Audio recordings reveal alleged Baca lies

LOS ANGELES (KABC) -- A former captain in the Los Angeles County Sheriff's Department puts the fingerprints of Leroy Baca directly on activities that prosecutors allege were illegal.

Federal prosecutors say the former sheriff ordered deputies to thwart an FBI jail investigation.

The retired captain, Tom Carey, testified that Baca approved a plan to intimidate the female FBI agent who headed the jail probe.

Quoting Baca to the jury, "Just don't put the handcuffs on her," said Carey.

Audio recordings appeared to support prosecutors' allegations that Baca lied about his involvement in alleged obstruction.

"I have no knowledge of our deputies trying to arrest an FBI agent," said Baca in a recording played for the jury.

Carey says he spoke to Baca at sheriff's headquarters a dozen times, updating him on efforts of a special task force formed to "get to the bottom" of what the FBI was doing.

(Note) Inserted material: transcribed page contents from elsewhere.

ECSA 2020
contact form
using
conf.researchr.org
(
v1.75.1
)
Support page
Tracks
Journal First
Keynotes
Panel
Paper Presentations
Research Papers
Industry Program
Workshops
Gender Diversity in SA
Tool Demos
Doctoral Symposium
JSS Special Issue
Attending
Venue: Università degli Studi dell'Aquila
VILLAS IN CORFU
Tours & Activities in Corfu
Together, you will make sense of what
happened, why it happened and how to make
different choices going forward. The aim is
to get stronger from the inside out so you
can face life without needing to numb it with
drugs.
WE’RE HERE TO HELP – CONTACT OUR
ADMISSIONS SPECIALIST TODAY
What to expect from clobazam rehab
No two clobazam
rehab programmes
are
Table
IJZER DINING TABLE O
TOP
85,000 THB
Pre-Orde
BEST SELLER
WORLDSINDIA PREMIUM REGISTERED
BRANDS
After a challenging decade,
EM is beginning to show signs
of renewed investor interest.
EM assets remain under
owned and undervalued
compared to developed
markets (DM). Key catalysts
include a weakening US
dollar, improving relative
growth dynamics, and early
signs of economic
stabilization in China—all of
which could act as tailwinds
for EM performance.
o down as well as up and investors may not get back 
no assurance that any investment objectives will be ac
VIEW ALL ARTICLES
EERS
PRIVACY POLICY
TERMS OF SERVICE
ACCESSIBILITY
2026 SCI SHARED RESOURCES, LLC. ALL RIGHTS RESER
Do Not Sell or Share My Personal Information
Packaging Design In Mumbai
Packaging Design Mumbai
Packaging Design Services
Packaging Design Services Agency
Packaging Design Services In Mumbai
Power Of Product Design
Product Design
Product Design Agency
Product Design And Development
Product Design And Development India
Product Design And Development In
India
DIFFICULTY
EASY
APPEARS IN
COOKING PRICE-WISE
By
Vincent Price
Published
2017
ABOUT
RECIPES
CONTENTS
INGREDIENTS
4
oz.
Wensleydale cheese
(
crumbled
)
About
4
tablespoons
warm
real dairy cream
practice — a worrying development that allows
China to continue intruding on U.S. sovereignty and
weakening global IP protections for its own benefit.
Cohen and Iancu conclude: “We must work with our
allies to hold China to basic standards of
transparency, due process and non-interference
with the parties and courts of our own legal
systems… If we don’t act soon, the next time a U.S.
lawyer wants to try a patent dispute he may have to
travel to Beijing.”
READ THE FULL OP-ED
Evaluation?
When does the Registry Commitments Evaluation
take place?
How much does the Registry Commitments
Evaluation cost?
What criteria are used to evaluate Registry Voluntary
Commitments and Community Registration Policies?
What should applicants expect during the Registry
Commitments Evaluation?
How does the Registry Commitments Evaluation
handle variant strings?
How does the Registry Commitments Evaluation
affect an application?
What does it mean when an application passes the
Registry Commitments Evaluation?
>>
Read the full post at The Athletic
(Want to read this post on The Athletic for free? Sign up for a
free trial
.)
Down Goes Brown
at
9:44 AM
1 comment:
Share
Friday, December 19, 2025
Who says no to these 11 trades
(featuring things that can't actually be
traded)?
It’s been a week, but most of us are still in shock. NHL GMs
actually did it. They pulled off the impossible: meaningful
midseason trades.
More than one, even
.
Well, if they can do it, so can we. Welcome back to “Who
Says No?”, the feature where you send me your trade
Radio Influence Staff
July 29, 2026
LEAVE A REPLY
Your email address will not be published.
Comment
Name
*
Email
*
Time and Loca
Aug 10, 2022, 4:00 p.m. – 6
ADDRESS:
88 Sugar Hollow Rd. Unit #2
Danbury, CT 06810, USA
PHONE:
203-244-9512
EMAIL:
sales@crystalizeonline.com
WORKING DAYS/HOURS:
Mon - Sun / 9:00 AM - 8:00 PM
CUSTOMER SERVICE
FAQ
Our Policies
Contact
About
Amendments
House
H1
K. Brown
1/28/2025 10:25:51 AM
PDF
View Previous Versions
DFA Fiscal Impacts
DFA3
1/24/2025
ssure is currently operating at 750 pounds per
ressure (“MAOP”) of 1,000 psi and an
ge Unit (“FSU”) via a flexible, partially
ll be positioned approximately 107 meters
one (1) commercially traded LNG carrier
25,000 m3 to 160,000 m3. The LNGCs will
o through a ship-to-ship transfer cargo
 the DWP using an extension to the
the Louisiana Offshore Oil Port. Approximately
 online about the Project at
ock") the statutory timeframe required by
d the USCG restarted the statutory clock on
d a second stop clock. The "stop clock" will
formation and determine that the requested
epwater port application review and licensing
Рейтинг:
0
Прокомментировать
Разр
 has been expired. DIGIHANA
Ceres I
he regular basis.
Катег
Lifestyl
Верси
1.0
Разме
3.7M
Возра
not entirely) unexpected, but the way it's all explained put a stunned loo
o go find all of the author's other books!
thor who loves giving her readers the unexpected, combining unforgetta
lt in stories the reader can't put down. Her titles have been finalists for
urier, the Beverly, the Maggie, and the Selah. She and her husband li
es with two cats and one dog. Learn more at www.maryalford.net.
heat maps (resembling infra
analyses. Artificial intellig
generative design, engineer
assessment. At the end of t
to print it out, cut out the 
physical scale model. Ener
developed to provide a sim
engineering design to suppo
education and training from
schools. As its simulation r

Under oath, Carey stated that Baca was "absolutely aware" of deputies' actions.

The testimony is vital to the prosecution after December's mistrial. Some jurors said that while there were many records indicating that Undersheriff Paul Tanaka led the investigation, there were virtually none tying Baca to illegal acts.

The current jury viewed a video interview of Baca today describing his close relationship with Tanaka, describing how he mentored him.

"In fact (I) did raise him through the ranks," said Baca.

In this trial, Baca is charged with lying as well as conspiracy to obstruct and obstruction.

A former assistant sheriff, Cecil Rhambo, testified that he had warned the sheriff about stonewalling an FBI investigation.

Rhambo told Eyewitness News outside the courthouse, "I couldn't physically grab the sheriff and kind of shake him into reality to snap out of it... I just told him, really. Don't f--- with the feds."

Baca's defense says Baca's recorded statements were in an interview that happened a year and a half after the jail scandal broke in 2011. His defense team had planned to present evidence of the 74-year-old's Alzheimer's diagnosis, which might have caused memory lapses. The judge ruled though no such testimony would be allowed.